- **Work item**
Could you return every line of the material that contains the word "olarak"?

--- --- ---

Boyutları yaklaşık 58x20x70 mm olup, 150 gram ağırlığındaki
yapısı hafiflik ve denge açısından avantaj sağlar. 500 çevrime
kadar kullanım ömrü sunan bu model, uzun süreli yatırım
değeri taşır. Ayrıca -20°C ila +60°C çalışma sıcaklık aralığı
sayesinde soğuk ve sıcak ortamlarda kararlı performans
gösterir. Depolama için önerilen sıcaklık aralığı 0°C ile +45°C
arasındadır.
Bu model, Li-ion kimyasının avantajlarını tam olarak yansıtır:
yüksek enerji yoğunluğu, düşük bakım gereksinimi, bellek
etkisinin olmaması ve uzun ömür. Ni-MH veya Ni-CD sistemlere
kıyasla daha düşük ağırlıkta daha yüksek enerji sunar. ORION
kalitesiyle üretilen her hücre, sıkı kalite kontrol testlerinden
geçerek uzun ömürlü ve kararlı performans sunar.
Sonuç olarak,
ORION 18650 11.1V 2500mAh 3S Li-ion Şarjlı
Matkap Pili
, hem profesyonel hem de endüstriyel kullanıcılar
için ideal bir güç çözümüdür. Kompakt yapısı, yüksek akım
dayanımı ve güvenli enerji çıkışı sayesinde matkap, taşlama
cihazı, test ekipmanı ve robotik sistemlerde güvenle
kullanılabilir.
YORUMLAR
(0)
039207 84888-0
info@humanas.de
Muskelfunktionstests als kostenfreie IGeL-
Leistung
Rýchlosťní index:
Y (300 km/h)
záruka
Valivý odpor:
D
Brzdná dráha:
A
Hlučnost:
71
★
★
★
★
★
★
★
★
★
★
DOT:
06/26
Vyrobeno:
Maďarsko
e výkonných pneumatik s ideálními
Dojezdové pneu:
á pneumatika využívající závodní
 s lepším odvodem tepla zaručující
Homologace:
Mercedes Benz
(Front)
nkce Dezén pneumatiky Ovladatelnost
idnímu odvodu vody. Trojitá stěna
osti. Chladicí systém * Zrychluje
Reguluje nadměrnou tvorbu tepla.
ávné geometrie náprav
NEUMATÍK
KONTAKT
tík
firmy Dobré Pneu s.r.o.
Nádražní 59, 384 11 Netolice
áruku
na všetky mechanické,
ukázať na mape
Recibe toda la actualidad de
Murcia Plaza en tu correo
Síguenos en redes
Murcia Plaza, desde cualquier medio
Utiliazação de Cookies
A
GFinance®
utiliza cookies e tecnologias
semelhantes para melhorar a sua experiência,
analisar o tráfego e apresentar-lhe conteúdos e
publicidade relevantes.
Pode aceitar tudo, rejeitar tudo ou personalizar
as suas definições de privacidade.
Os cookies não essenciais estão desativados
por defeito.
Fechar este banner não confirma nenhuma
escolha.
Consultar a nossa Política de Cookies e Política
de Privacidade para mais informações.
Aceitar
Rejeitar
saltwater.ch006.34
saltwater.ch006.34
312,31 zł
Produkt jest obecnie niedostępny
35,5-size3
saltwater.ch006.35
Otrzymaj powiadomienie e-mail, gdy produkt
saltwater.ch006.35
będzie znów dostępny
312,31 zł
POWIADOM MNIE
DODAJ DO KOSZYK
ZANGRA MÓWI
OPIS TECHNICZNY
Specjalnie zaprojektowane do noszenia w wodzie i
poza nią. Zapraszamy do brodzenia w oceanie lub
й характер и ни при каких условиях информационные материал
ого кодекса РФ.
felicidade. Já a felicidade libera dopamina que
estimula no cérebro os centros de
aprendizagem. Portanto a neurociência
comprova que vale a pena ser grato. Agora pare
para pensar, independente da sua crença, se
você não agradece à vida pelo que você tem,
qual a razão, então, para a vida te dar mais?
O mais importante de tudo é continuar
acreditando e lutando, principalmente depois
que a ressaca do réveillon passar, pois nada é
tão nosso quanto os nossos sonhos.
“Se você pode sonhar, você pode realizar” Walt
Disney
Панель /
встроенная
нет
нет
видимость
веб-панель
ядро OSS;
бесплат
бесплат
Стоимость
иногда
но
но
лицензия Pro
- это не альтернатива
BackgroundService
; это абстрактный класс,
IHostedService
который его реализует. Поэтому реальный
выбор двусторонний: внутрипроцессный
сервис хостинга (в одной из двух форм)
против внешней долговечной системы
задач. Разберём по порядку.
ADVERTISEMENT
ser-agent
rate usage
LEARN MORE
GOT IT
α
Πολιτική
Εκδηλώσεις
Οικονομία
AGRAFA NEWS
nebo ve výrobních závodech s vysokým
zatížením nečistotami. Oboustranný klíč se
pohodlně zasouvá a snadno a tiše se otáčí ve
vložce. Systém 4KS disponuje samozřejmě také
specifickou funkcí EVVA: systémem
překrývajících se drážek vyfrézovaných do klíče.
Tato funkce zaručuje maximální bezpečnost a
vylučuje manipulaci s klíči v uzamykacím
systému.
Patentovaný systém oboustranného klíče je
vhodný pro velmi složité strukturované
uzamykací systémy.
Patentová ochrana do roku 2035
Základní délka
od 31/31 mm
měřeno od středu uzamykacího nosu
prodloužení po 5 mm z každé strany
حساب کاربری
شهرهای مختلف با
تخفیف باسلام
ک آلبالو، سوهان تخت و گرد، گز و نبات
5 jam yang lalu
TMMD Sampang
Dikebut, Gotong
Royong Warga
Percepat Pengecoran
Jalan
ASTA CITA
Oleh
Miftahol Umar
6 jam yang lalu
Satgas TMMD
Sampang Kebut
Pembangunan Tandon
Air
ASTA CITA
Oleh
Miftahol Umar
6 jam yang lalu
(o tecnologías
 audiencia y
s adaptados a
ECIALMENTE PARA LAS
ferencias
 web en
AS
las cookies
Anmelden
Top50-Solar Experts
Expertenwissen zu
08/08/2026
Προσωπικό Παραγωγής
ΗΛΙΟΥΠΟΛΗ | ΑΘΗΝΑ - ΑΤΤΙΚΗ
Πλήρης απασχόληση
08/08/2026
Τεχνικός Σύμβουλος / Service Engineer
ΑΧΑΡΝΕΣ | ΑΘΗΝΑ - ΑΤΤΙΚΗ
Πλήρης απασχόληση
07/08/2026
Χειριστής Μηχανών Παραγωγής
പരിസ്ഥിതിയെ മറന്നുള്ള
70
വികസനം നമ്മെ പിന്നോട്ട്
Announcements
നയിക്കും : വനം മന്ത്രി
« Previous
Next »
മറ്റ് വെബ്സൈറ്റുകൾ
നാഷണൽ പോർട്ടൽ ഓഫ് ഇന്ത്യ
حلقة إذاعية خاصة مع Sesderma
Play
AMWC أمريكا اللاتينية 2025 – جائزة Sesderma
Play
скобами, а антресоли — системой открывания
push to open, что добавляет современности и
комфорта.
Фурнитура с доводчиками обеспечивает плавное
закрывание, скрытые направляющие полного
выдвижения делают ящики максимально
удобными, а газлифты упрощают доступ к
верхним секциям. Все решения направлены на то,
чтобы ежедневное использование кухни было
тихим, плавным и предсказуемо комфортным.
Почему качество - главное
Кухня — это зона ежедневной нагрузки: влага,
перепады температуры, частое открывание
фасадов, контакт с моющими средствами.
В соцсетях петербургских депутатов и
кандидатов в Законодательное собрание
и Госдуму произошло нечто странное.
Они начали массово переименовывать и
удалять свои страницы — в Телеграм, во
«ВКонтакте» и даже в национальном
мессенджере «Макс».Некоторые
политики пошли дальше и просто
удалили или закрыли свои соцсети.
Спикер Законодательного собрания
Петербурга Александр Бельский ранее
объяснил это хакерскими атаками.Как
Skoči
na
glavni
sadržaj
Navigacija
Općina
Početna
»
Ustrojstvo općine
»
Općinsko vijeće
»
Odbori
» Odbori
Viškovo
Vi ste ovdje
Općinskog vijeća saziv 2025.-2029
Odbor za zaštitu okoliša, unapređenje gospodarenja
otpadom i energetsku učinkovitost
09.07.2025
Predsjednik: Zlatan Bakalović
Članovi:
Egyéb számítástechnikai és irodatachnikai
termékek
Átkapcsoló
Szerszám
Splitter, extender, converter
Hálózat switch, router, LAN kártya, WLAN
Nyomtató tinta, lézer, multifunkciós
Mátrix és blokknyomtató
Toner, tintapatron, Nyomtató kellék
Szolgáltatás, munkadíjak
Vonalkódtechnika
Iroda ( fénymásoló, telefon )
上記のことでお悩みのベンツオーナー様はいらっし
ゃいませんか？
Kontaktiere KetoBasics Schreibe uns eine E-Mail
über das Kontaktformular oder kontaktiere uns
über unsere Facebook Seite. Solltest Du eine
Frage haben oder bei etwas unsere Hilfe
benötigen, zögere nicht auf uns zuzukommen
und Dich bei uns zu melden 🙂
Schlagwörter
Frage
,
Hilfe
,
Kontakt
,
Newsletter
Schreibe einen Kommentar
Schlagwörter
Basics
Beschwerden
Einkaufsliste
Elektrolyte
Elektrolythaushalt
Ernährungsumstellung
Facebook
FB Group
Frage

--- --- ---

- **Task response**
Bu model, Li-ion kimyasının avantajlarını tam olarak yansıtır:
Sonuç olarak,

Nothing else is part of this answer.